* **Excerpted text**
In general, there are few truly "routine" analyses or samples. Therefore, it is always best to contact us at the earliest possible point in the planning process. A brief consultation at the time a proposal is first being developed can provide the User with realistic technical and financial projections and will give the Facility Manager insight into coming trends in equipment needs and usage patterns.
Work is generally scheduled on a first-come-first-served basis and instrument time often books up 3-4 months in advance. Don’t worry if you are not certain exactly when you will have your samples ready; the Facility’s schedule frequently also slips. Should you experience a significant delay in the final preparation of your samples, the Facility can almost always go on to the next User in queue and come back to you when you are ready.
Let us know your scientific goals and technical priorities. We can generally optimize time/cost, sample consumption, accuracy, or range of compounds analyzed, but not all parameters simultaneously.
Prioritize your samples, and let us know which of your samples are more important than others. Equipment does sometimes unexpectedly become unavailable for extended periods of time. When such circumstances arise, we would all prefer to maximize the value of whatever work has been accomplished.
To schedule analyses, please contact Carl Johnson at 508-289-2304 or by email at email@example.com.
Suggestions for GCirmMS Sample Preparation
When samples are brought to the Facility for analysis, please submit for each vial an Analysis Request Form . In general, a separate page should be completed for each vial submitted. In the unusual case of a large number of "identical" samples (ex. the analysis of two or three specified PCB congeners down a core), please contact the Facility to determine if a separate page will be required for each vial.

* **Task list**
A. Return the stretch of the analysis facility guidance from "Prioritize your samples, and" through "has been accomplished.".
B. Extend the analysis facility guidance with new text that begins right after its last sentence.
The lines after this point come from a different source.

* **Dataset content**
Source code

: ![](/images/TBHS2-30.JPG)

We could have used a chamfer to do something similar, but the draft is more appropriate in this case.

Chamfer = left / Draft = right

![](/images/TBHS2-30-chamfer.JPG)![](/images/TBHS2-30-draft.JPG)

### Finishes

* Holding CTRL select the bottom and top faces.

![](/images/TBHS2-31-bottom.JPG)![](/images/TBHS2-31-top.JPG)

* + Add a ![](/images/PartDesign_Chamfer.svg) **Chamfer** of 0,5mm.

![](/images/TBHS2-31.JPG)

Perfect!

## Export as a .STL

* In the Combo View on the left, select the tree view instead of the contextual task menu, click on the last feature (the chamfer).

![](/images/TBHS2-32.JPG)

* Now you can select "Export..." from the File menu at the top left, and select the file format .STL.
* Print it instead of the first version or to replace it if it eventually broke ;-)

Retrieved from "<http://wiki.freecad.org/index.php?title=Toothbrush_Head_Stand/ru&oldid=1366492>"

* **Responses to the tasks**
A.
Prioritize your samples, and let us know which of your samples are more important than others. Equipment does sometimes unexpectedly become unavailable for extended periods of time. When such circumstances arise, we would all prefer to maximize the value of whatever work has been accomplished.

B.
The DeltaPlus spectrometer is limited to about one order of magnitude of dynamic range. All compounds of interest should be within this concentration ratio range. In general, peaks of about 10 to 100ng per component per injection are about correct, but please consult with Facility personnel to determine the current operating conditions. A peak that is too small generally gives an accurate, but imprecise value. A peak that is too large will saturate the detector and mathematically results in a completely useless value. Avoid overspiking of internal standards.
Please make GC screening runs under standard conditions for each fraction. Measure, do not estimate, the solvent used for dilution. Make certain that the runs are long enough to get all high boiling compounds off of the column. Present the entire run in the trace. Normalize the intensity scale to the largest peak of interest. Few shortcuts result in real time savings for either the user or the operator; many result in samples needing to be re-run.
Derivatize and dilute samples to take full advantage of current injector capabilities. Derivatize small samples in ground glass V vials using minimal volumes of BSTFA/Pyridine (total volume approximately equal to volume expected for proper injection) or other reagent mix. If possible, leave samples in the reagent mix; our current injector can handle mixed solvents and inject variable volumes. Also, BSTFA/Pyridine can be injected at much higher temperatures than DCM or hexane, reducing post-run cooldown time by up to 10 minutes. If your GC traces are presented as above, and the samples are in known volume, Facility personnel can determine correct final dilutions and injection volumes... and be responsible for errors in injection amount.
Whenever possible, bring the entire suite of samples for one compound class (ex. acids vs. alkanes) at a time. This allows for developing one set of conditions for all samples of a type. This also allows for best use of instrument time, since runs in one sequence of different programs are software limited to the length of the longest program.
Consider developing other derivatives/GC column/program options which would allow alkanes, fatty alcohols, FAMES, etc. to be run un-fractionated. Runs and columns will probably be longer, but reduced sample handling, and reduced number of runs will result in significant savings of sample, time and money.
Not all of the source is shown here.